Intervenendo all'evento, l'ambasciatrice polacca in Vietnam, Joanna Skoczek, ha sottolineato che il programma rappresentava un'opportunità per tutti di riunirsi, non solo per godersi splendide esibizioni, ma anche per celebrare qualcosa di più profondo: il legame tra persone e culture.
Secondo l'ambasciatrice Joanna Skoczek, la musica possiede un potere unico. La musica è un linguaggio che trascende parole, confini e generazioni, permettendoci di comprenderci a vicenda, anche quando proveniamo da tradizioni e parti del mondo diverse.

In Polonia, la musica occupa un posto speciale nella nostra identità nazionale. Per secoli, compositori e musicisti polacchi hanno permeato la loro arte di uno spirito di libertà, raffinatezza e speranza. Da Fryderyk Chopin a Karol Szymanowski, da Henryk Wieniawski a Witold Lutosławski e Krzysztof Penderecki, la loro musica continua a emozionare il pubblico di tutto il mondo, rimanendo uno dei patrimoni più preziosi della Polonia nel suo patrimonio culturale mondiale .
Il concerto "Il flusso della musica" simboleggia anche l'amicizia tra Polonia e Vietnam.
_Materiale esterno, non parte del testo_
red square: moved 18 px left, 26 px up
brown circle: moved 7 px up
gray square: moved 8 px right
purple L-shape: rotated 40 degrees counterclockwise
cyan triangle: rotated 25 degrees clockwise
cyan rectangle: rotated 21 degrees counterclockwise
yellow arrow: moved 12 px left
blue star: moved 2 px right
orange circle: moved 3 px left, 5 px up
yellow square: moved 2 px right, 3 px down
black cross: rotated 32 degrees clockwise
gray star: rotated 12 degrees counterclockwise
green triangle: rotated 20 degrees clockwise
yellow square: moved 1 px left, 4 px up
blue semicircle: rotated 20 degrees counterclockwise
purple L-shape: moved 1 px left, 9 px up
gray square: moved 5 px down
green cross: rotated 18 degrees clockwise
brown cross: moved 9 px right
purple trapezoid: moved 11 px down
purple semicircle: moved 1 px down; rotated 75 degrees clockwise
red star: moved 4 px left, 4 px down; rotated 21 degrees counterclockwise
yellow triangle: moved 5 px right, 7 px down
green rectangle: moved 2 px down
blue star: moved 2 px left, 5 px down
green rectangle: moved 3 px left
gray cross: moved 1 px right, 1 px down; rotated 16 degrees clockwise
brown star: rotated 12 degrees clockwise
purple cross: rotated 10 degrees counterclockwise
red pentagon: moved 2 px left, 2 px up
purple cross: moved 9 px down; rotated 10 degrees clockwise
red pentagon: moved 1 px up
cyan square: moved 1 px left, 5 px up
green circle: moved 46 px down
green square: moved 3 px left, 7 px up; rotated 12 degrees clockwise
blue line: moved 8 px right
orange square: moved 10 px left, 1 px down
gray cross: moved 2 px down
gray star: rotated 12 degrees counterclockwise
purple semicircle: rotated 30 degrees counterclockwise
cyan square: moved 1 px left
Questo evento conclude una serie di celebrazioni per la Giornata dell'amicizia polacco-francese, durante la quale l'eredità di Fryderyk Chopin, compositore profondamente legato sia alla Polonia che alla Francia, rivive attraverso le opere eseguite dai due artisti in programma la sera del 31 maggio: Rafał Łuszczewski e Nguyễn Việt Trung.

“Il flusso della musica” è strutturato come un viaggio artistico continuo, in cui capolavori di grandi compositori vengono reinterpretati da due generazioni di artisti. Da Chopin – icona culturale della Polonia – alle opere classiche di Brahms, Schubert e Prokofiev, il programma è un sottile dialogo musicale, che diventa un ponte per approfondire la cooperazione globale tra Vietnam e Polonia.
Nella prima parte del programma, il pubblico avrà l'opportunità di conoscere Nguyen Viet Trung, uno dei giovani artisti vietnamiti più talentuosi, particolarmente apprezzato nell'interpretazione delle opere di Chopin, che eseguirà gli Impromptu Op. 90 n. 1 e 2 di F. Schubert; la Sonata n. 3 in la minore di S. Prokofiev; la Ballata n. 4 in fa minore, l'Andante spianato e la Grande Polonaise brillante Op. 22 di F. Chopin.



La seconda parte del programma è interamente dedicata all'esecuzione pianistica di Rafał A. Łuszczewski, artista che interpreta la musica di Chopin con maestria. In questo programma, Rafał A. Łuszczewski offre interpretazioni eccezionali della Rapsodia Op. 79 n. 1 in si minore di J. Brahms; del Valzer Op. 34 in la bemolle maggiore, del Notturno Op. 15 in fa maggiore e dello Scherzo n. 3 in do diesis minore di F. Chopin; e del Concerto di Varsavia di R. Addinsell.
"Il flusso della musica" non solo offre al pubblico un'esperienza artistica di altissimo livello nella cornice del Teatro Ho Guom, ma riafferma anche il ruolo della musica come linguaggio universale senza confini, celebrando al contempo la forte amicizia tra Vietnam e Polonia.